Trump’s New York friends knew what Washington would find out: he planned to live in his own reality in the White House just as he had in Trump Tower. The uncomfortable truth for those encountering him for the first time—including much of his own staff—was that Trump really was what he seemed to be, and he had come to office without a plan for the four-year term that neither he nor his campaign had expected to win. It was an oft-cited fact that Trump was the only president never to have served a single day in either government or military service before being elected. If anything, that understated how unprepared he was for the business of governing. He was probably the least knowledgeable new president in the modern era.
He did not know that Puerto Rico was part of the United States, did not know whether Colombia was in North America or South America, thought Finland was part of Russia, and mixed up the Baltics with the Balkans. He got confused about how World War I started, did not understand the basics of America’s vast nuclear arsenal, did not grasp the concept of constitutional separation of powers, did not understand how courts worked. “How do I declare war?” he asked at one point, to the alarm of his staff, who realized he was unaware that the Constitution prescribes that role for Congress. He seemed genuinely surprised to learn that Abraham Lincoln had been a member of the Republican Party. “He knew nothing about most things,” observed one top aide. Advisers soon realized they had to tutor him on the basics of how government worked.
As he settled into the Oval Office, Trump believed he had more power than he did, expecting to rule as he always had in the Trump Organization, a family-owned company with no shareholders where he called all the shots. He never liked the idea of sharing power. “Making choices is a lot easier when you have to answer only to yourself,” he once said. To the extent that government would be different than the private sector, he assumed he could run the country like the municipal chieftains he knew who ran New York. He often told the story of a Democratic Party boss in New York who kept a baseball bat under his desk to enforce his decisions. Trump figured he could do the same, laying down the law, dictating deals, and forcing others to bow to his will.

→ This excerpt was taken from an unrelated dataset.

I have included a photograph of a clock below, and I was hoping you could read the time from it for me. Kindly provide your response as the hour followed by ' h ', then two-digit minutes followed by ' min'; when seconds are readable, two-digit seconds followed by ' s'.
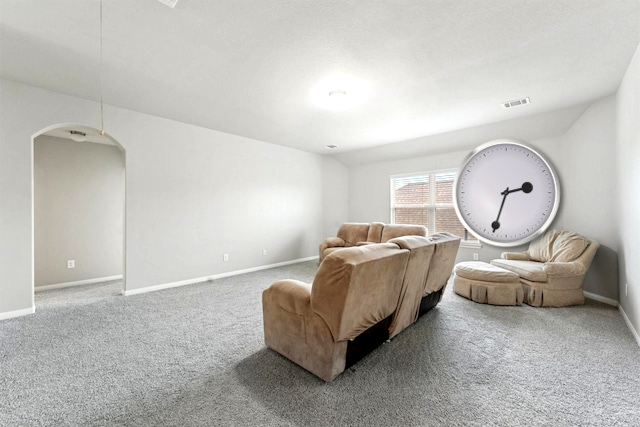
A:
2 h 33 min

Nor did Trump show much inclination to learn on the job. He famously would not read briefing papers longer than a single page. He unashamedly boasted that he got most of his understanding of the world from television. Asked once where he turned to for military information, he said, “Well, I watch the shows.” Where other presidents received an intelligence rundown every workday and often on weekends too, Trump met with his briefers on average two and a half times a week in his first five weeks in office.
Barack Obama reviewed the President’s Daily Brief, or PDB, the compendium of information solicited from the nation’s spy agencies, each night on a tablet computer. That was too much for Trump, who insisted his PDB be printed out in hard copy, yet still did not look at it in advance. “He doesn’t really read anything,” recalled Ted Gistaro, his first intelligence briefer. He would “fly off on tangents,” said James Clapper Jr., the holdover director of national intelligence who briefed the incoming president during the transition before later becoming a prime target of Trump’s ire. “There might be eight or nine minutes of real intelligence in an hour’s discussion.”